Children’s Amendment Act ‘half-baked’

Kim Wilson

Shadow Health Minister Kim Wilson has branded the Children’s Amendment Act 2014 to help resolve disputes in child access through mediation cases as “half-baked… merely adding another level of bureaucracy” to the process.

The former Attorney General, who has sat through countless family cases as a member of the bar and as acting magistrate for the family courts, said that while she commended Community Minister Wayne Scott for his efforts, “he didn’t go far enough”.

The amendment requires the courts to offer mediation to the parents of a child whose custody or access is in the hands of the courts.

The amendment, outlined in The Throne Speech, aims to encourage amicable agreements between parents with regards to the upbringing of the child before the court issues co-parenting orders. This process is set to be “fortified” by the establishment of a Co-Parenting Mediation Council to provide regulatory oversight and support for dispute resolution.

Ms Wilson said the amendment was an avenue for the introduction of a framework to provide mediation which already exists.

She was referring to the section of the current act that states: “Where the court is satisfied that a parent has failed to comply with an order granting access to the other parent the court may; require the parents to submit to mediation of the matters in dispute by a children’s officer or other person appointed by the court; or require that rights of access conferred by the order be monitored or supervised by a children’s officer.”

She said that a mediator is hardly ever needed in cases where both parents agree on a co-parenting order.

“Consenting parents now have to be assessed,” she said. “If the parents agree, we as a court will add another bureaucratic level and we are going to force you into mediation.
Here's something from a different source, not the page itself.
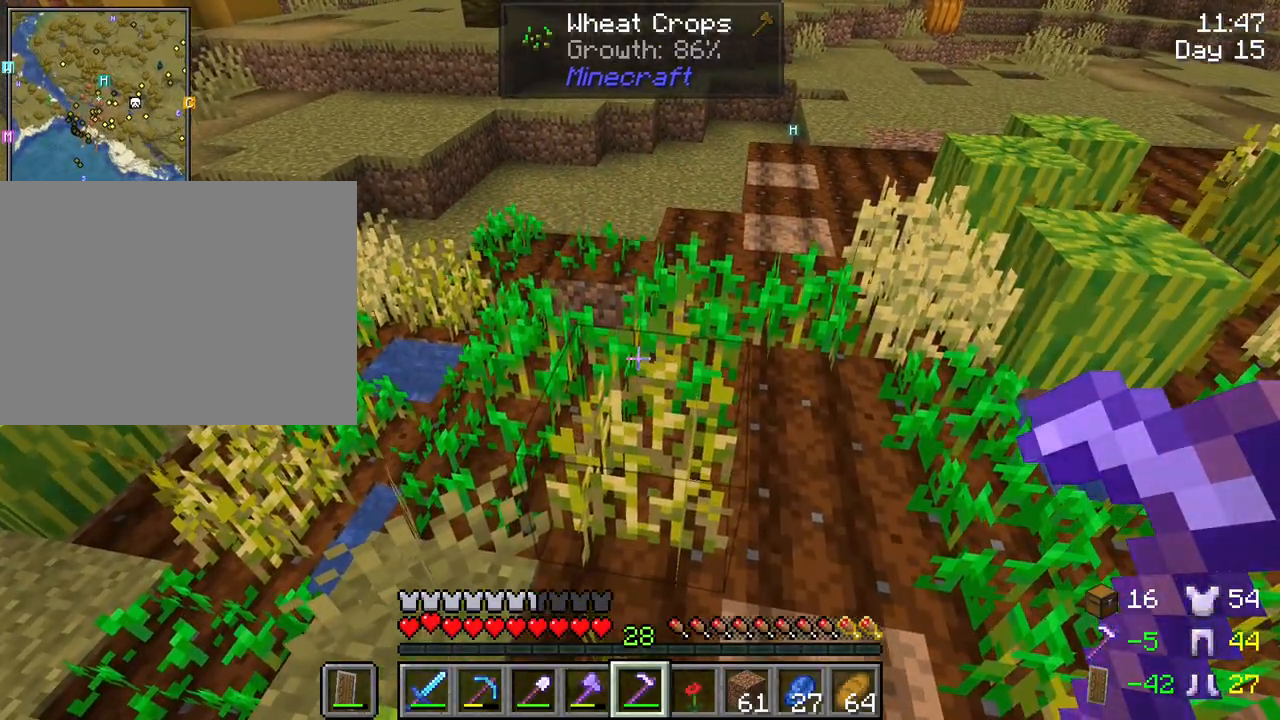
{"keys": ["s"], "mouse": [], "mouse_move": "still", "events": [[250, "s", "down"]]}
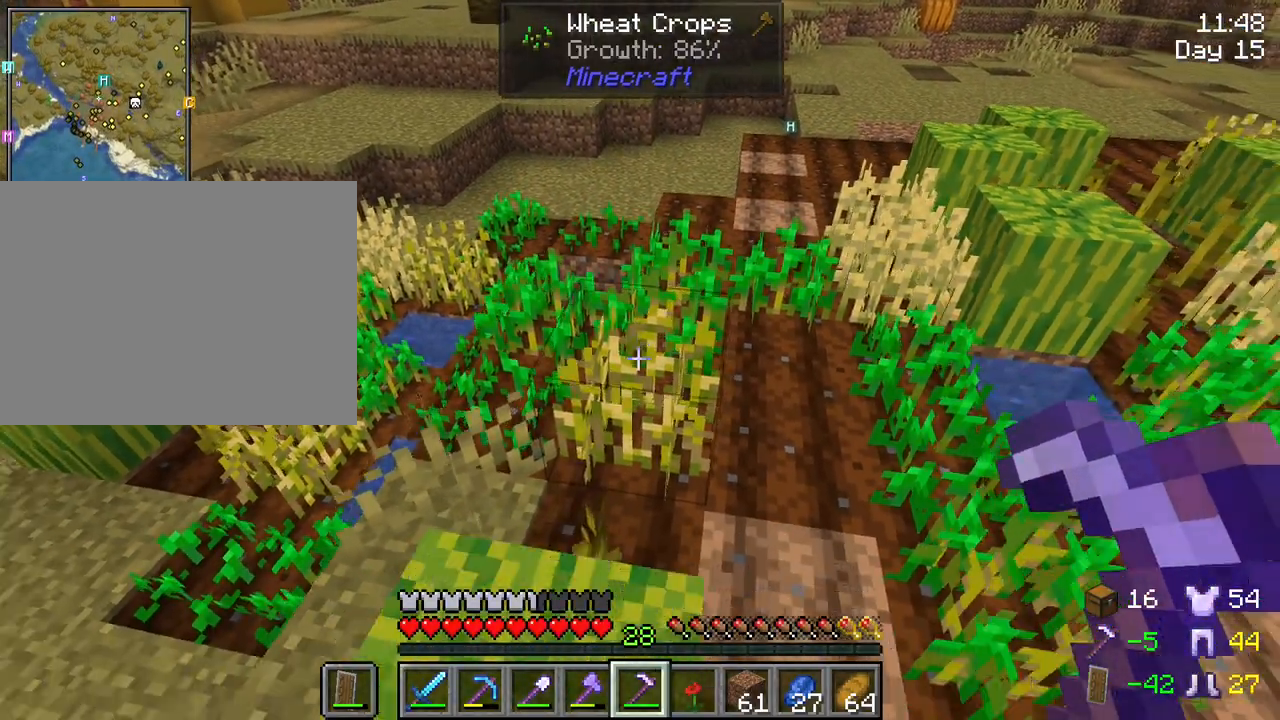
{"keys": ["a", "w"], "mouse": [], "mouse_move": "still", "events": [[183, "s", "up"], [317, "w", "down"], [467, "a", "down"]]}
I know the cases I have represented — they will walk out of the court. If they are already in agreement in how the child should be shared, nine times out of ten, they aren’t going to court anyway.”
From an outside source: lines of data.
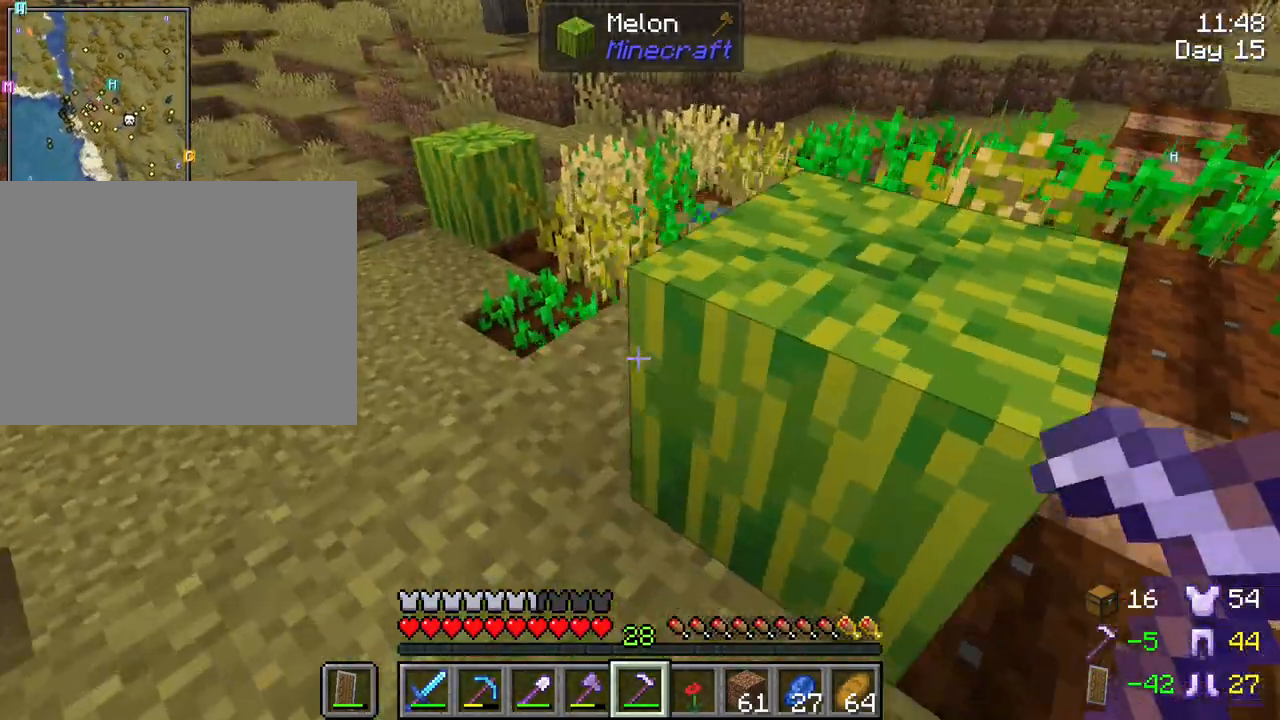
{"keys": ["a", "w"], "mouse": [], "mouse_move": "still", "events": []}
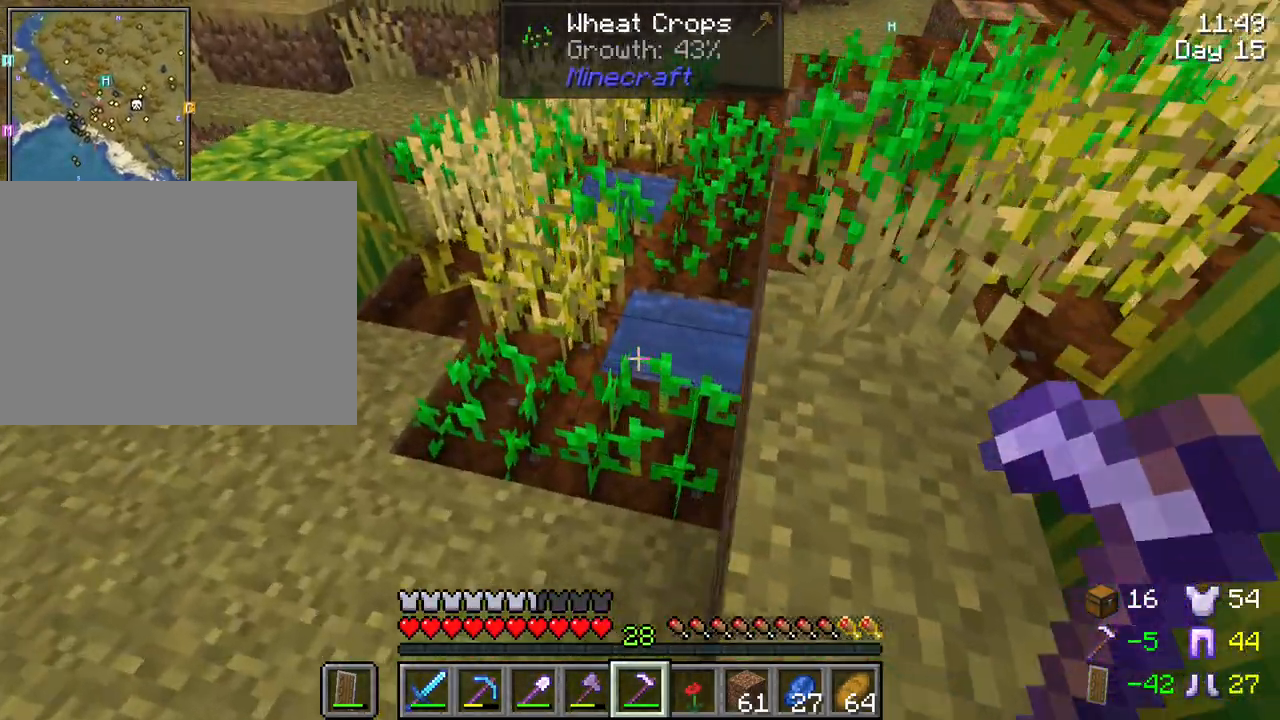
{"keys": ["a", "shift"], "mouse": [], "mouse_move": "still", "events": [[217, "shift", "down"], [267, "w", "up"]]}
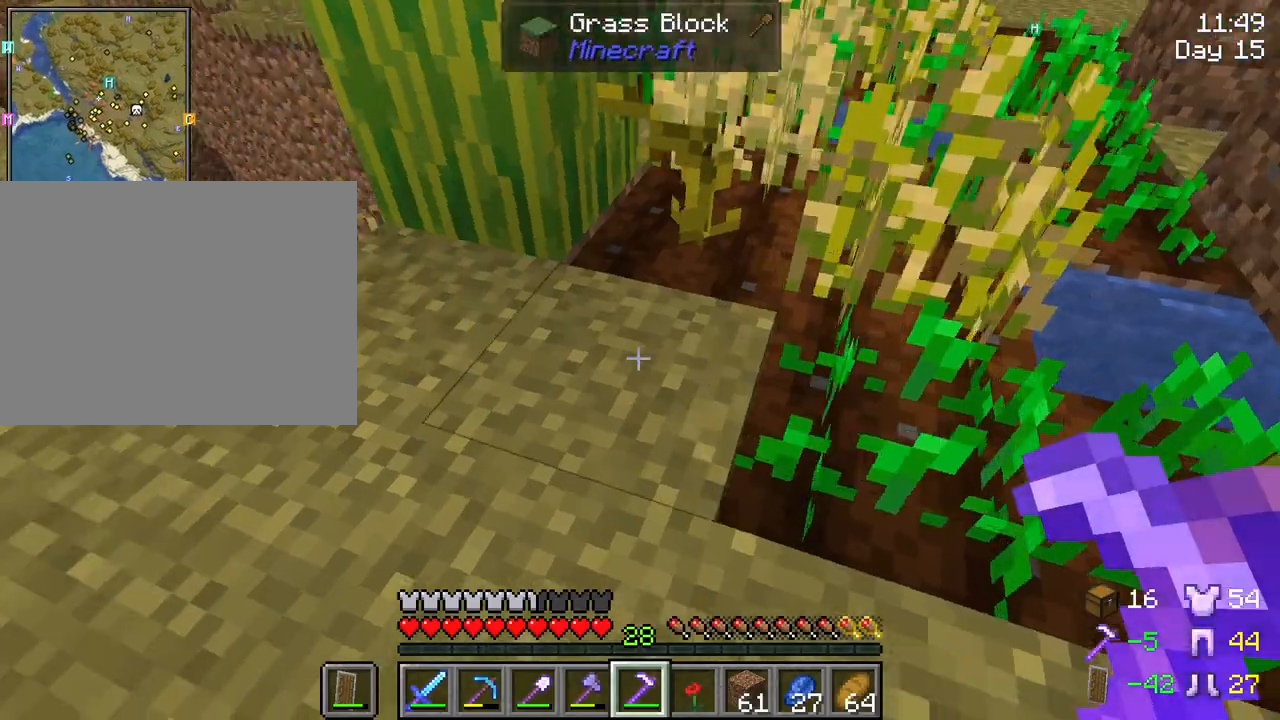
{"keys": ["shift"], "mouse": [], "mouse_move": "still", "events": [[33, "mouse_right", "down"], [183, "mouse_right", "up"], [317, "a", "up"]]}
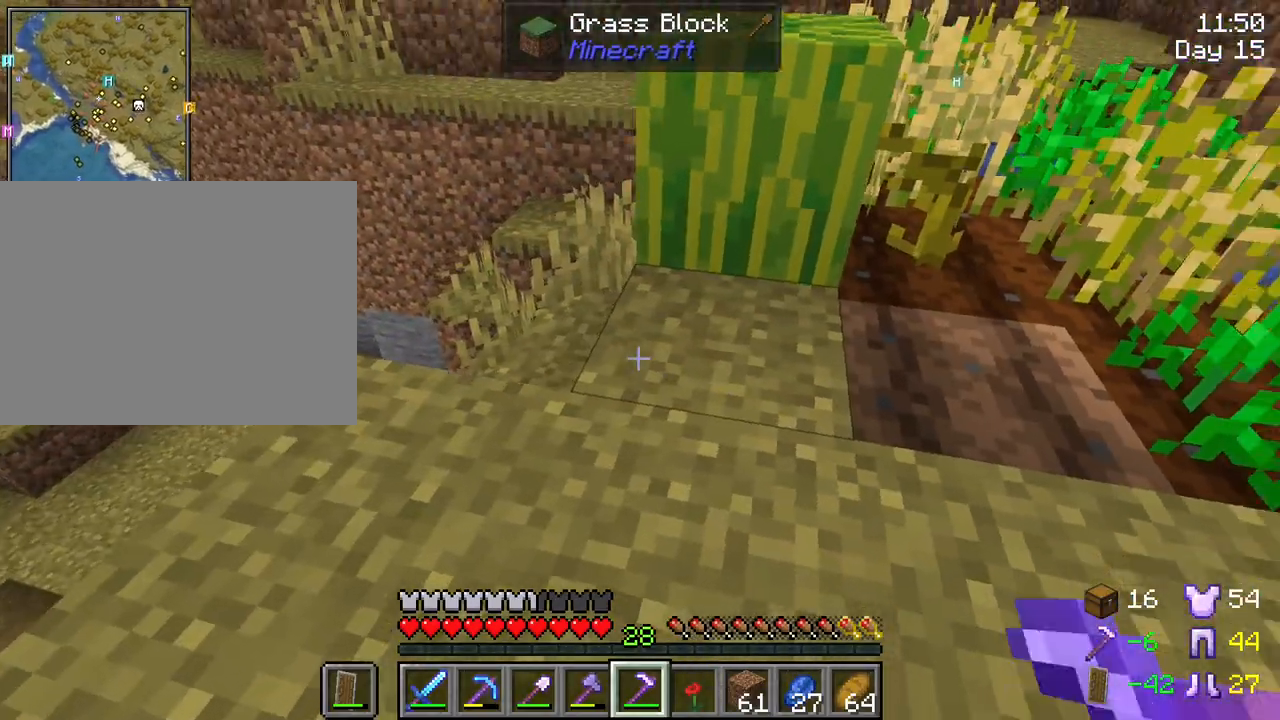
{"keys": ["d", "s", "shift"], "mouse": [], "mouse_move": "still", "events": [[67, "mouse_right", "down"], [150, "d", "down"], [200, "mouse_right", "up"], [333, "mouse_right", "down"], [433, "s", "down"], [483, "mouse_right", "up"]]}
In response, Mr Scott said: “I smiled when I was hearing a learned member and former Attorney General suggest that mediation already exists. Mediation does exist today after you have gone through a court process, you have been given an order and then it’s been breached. We see it as the wrong way round.”

He said the aim of the amendment was to address issues agreed upon before it goes through the litigation process. The Minister said that the amendment didn’t claim to resolve every conceivable problem but made the process less arduous describing it as an “extraordinarily good first step.”

Ms Wilson later asked Mr Scott who would pay for mediation, to which he responded that if the parties could not pay for it themselves, it could be funded by legal aid. He also noted that mediation would be more cost effective option for both the parties and the legal aid system.